── Given text

I’m framing this race as information, not a verdict. Whatever happens on race day is one data point in a longer recovery process, not a referendum on whether I’m “back.” And I’ll have my Garmin on the whole time, capturing every bit of it — heart rate, HRV response, recovery trajectory afterward. The race itself will produce a dataset I can learn from, regardless of the finish time.

What I’m Learning About Recovery

The hardest part of this, for any athlete, is that the instinct that has carried us through every other setback — push harder, train through it, grind it out — is exactly the wrong instinct for post-viral exercise intolerance. The push-crash cycle, where you attempt a hard run, fail, recover for days, then try again, actually entrenches the problem rather than resolving it.

What seems to work instead, based on what’s known about these conditions: protect the non-provocative training (cycling, swimming, easy strength work), stay below the symptom threshold rather than blasting past it, hydrate aggressively and increase salt intake, sleep more than you think you need, and let the running come back gradually as the system rebuilds its capacity. Most people see substantial improvement over weeks to months when they manage it this way. Pushing through tends to stretch the timeline out.

This is another place where wearing my Garmin 24/7 has changed how I navigate things. Training Readiness, Body Battery, HRV Status, and overnight recovery scores give me objective check-ins every morning instead of relying purely on how I feel — which, as any athlete knows, can be misleading in both directions. Some days I feel fine and the data says back off. Some days I feel rough and the data says I’m actually recovering well, just emotionally fried. Trusting the data over the feeling is a skill, and it’s one that matters even more during a recovery process like this.

────
── Provided material

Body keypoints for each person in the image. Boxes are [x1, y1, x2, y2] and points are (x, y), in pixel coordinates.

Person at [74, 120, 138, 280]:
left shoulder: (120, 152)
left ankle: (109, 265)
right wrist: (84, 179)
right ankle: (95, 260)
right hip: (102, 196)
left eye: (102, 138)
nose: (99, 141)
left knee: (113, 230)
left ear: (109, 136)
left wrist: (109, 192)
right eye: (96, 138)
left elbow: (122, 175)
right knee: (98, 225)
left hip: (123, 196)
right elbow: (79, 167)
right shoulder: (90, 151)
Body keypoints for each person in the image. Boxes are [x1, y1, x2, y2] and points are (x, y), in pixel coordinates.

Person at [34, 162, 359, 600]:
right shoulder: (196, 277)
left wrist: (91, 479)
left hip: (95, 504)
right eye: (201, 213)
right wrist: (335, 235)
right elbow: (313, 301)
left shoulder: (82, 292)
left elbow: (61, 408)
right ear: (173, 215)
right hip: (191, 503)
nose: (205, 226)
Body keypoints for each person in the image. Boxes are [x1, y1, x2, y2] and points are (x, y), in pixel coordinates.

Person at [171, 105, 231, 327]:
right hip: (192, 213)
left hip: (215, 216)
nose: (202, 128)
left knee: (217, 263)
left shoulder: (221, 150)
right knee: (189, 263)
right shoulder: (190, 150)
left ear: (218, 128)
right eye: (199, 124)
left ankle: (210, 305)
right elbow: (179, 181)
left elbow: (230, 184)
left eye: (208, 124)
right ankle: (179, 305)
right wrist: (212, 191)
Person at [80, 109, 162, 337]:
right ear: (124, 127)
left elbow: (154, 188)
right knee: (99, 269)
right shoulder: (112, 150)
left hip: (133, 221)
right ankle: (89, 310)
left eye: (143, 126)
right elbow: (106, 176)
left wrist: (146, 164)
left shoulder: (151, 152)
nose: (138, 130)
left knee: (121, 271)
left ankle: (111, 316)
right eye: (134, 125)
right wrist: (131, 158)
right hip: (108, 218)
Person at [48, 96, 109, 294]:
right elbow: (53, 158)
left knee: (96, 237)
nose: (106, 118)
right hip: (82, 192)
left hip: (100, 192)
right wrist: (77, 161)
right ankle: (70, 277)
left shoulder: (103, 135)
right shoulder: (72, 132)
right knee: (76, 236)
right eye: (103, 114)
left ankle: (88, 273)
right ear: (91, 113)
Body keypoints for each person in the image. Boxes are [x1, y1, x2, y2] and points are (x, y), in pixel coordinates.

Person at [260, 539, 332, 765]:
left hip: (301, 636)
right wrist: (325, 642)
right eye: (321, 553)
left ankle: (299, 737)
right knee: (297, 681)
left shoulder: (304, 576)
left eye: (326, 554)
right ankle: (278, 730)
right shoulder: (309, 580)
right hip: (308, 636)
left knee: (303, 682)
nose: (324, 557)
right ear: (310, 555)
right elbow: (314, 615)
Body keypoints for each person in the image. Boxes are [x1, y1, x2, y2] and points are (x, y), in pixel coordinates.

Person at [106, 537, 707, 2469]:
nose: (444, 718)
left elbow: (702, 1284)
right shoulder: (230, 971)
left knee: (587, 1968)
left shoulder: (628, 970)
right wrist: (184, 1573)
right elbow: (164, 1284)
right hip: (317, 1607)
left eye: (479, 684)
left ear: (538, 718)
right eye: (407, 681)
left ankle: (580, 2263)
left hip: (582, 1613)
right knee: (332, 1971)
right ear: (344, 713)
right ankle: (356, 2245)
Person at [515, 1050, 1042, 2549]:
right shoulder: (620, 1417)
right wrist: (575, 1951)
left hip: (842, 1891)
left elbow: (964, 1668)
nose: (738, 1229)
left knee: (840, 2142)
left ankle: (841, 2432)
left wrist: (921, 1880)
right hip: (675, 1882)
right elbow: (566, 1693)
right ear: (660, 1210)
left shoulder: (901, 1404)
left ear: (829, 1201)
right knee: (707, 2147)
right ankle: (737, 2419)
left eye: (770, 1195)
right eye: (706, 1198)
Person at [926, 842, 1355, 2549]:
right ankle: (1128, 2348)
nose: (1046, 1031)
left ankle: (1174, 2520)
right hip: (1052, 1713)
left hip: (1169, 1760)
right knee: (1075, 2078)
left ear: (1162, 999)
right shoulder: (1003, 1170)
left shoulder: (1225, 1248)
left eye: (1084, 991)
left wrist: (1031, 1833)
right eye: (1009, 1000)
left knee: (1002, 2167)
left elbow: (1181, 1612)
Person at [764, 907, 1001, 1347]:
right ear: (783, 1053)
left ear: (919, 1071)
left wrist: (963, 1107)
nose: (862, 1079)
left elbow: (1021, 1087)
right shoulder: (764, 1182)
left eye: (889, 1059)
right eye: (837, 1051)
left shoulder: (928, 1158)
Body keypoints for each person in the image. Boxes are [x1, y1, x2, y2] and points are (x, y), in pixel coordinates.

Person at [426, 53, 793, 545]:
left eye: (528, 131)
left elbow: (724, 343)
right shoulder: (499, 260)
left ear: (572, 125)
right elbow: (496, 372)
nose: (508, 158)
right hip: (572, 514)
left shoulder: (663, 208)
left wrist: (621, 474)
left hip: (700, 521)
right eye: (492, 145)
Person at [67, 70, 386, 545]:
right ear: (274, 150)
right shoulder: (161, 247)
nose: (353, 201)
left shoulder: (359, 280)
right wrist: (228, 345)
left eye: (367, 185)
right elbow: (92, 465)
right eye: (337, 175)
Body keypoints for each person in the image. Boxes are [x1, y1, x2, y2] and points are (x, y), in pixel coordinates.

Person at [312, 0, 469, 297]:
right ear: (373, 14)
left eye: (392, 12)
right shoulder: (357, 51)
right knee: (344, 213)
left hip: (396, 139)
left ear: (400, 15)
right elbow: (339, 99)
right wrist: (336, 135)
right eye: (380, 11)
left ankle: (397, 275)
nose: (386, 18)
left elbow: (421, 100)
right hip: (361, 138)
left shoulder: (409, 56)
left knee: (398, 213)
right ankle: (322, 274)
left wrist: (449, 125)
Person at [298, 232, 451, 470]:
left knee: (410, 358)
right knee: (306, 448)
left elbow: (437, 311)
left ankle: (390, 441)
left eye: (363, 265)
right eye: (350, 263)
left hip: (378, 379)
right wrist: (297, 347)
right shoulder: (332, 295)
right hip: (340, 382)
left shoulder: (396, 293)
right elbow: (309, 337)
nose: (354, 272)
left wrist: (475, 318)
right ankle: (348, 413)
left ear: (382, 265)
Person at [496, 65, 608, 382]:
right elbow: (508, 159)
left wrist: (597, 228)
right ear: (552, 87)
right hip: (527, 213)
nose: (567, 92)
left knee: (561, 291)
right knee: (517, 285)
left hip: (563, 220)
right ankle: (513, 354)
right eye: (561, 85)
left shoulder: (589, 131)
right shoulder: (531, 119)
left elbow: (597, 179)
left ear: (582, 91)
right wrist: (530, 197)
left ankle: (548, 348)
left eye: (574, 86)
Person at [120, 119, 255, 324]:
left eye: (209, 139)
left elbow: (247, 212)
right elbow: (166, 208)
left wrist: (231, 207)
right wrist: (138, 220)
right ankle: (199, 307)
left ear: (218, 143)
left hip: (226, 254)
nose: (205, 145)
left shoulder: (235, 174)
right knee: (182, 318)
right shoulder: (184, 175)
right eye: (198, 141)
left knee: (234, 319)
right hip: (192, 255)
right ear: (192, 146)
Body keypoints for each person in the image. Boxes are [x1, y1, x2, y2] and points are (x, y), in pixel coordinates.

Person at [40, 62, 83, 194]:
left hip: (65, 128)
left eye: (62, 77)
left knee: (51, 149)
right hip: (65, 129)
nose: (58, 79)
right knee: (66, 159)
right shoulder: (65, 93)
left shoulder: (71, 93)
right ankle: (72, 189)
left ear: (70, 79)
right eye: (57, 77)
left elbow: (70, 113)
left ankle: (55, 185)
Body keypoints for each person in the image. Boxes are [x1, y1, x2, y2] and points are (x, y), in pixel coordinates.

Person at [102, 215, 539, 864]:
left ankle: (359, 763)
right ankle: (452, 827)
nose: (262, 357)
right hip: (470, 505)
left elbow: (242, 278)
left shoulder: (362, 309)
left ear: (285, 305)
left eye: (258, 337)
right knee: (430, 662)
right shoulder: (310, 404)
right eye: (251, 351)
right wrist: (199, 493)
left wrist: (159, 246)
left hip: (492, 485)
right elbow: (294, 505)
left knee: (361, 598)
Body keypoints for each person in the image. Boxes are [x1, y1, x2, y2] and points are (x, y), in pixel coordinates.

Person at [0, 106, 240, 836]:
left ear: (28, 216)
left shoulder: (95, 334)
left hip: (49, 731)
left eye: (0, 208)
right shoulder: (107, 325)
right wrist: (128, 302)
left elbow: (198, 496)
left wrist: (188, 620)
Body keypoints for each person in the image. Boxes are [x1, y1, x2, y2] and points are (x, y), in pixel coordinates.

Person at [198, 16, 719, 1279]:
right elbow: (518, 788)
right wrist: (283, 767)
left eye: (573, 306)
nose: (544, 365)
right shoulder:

────

**Your tasks:**
**A)** Reproduce the part of the recovery text that opens with the words containing "What I’m Learning" and closes with "than resolving it.".
**B)** Name every Garmin score the recovery text says gives a check-in each morning.
Use only the recovery text to answer.

**Answers given:**
**A)**
What I’m Learning About Recovery

The hardest part of this, for any athlete, is that the instinct that has carried us through every other setback — push harder, train through it, grind it out — is exactly the wrong instinct for post-viral exercise intolerance. The push-crash cycle, where you attempt a hard run, fail, recover for days, then try again, actually entrenches the problem rather than resolving it.

**B)** Training Readiness, Body Battery, HRV Status, overnight recovery scores